Raw data:
※
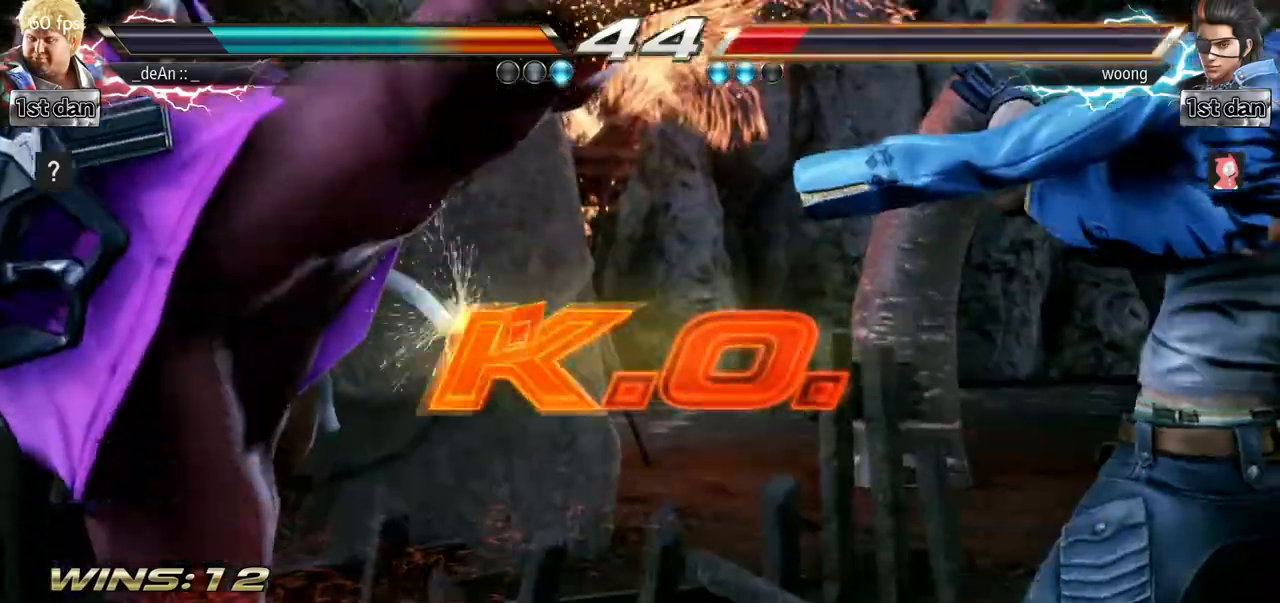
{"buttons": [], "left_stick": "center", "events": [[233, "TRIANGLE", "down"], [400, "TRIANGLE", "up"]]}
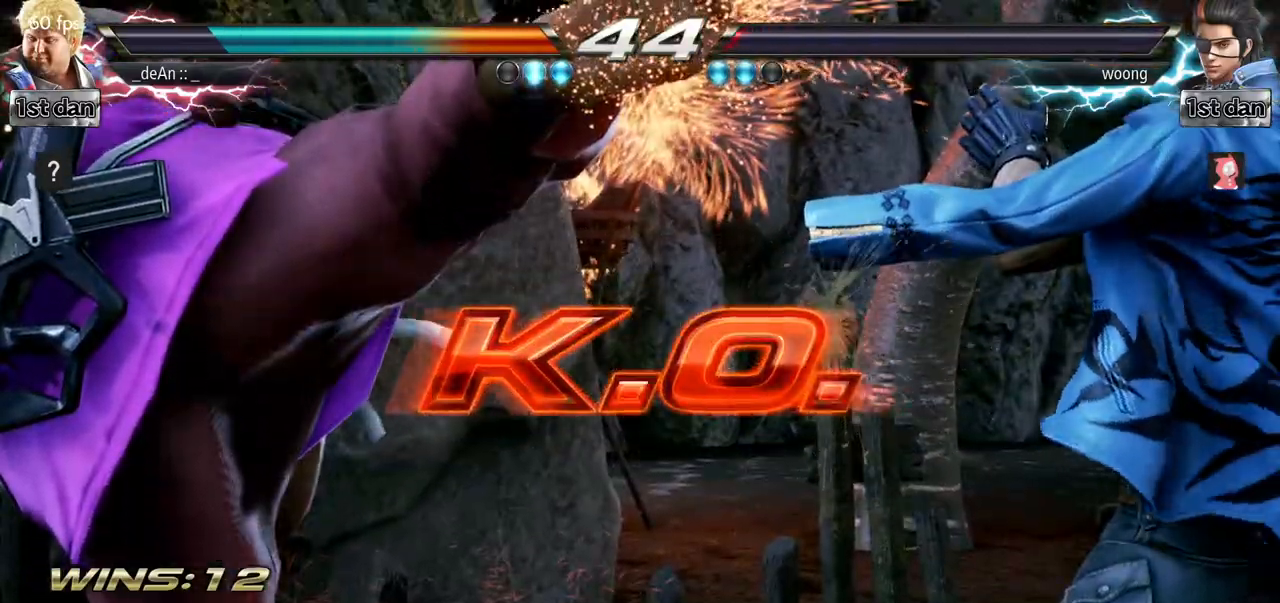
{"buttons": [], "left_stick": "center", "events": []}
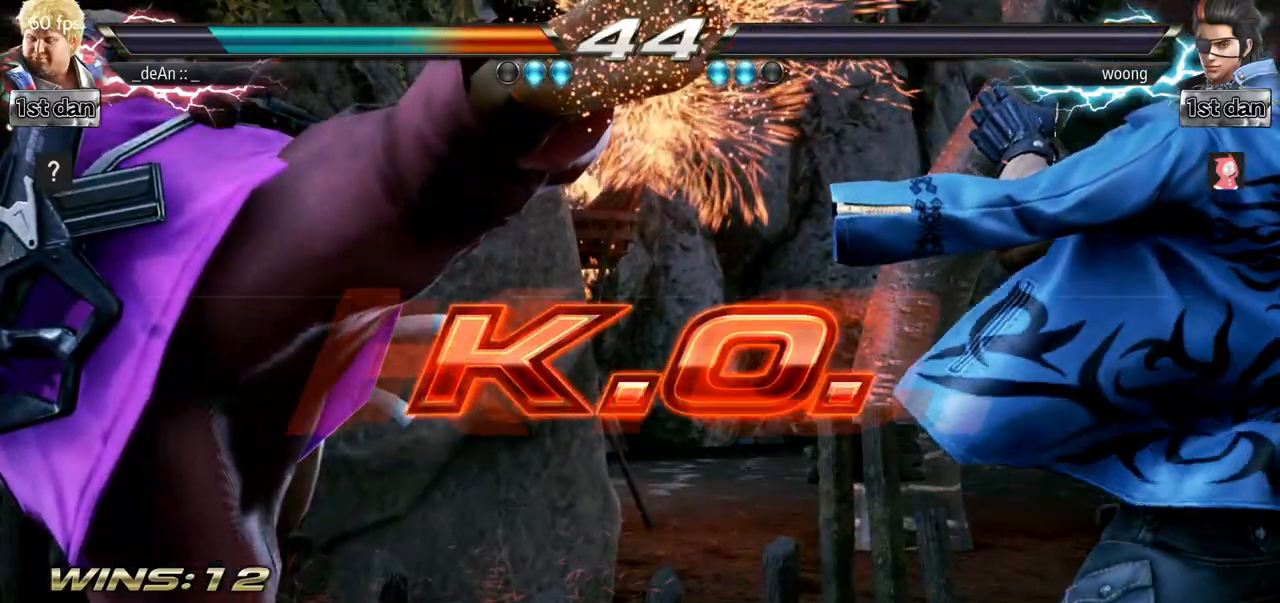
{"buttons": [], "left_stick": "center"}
※
Return the full listing exactly as written, without any of its images.

{"buttons": [], "left_stick": "center", "events": [[233, "TRIANGLE", "down"], [400, "TRIANGLE", "up"]]}
{"buttons": [], "left_stick": "center", "events": []}
{"buttons": [], "left_stick": "center"}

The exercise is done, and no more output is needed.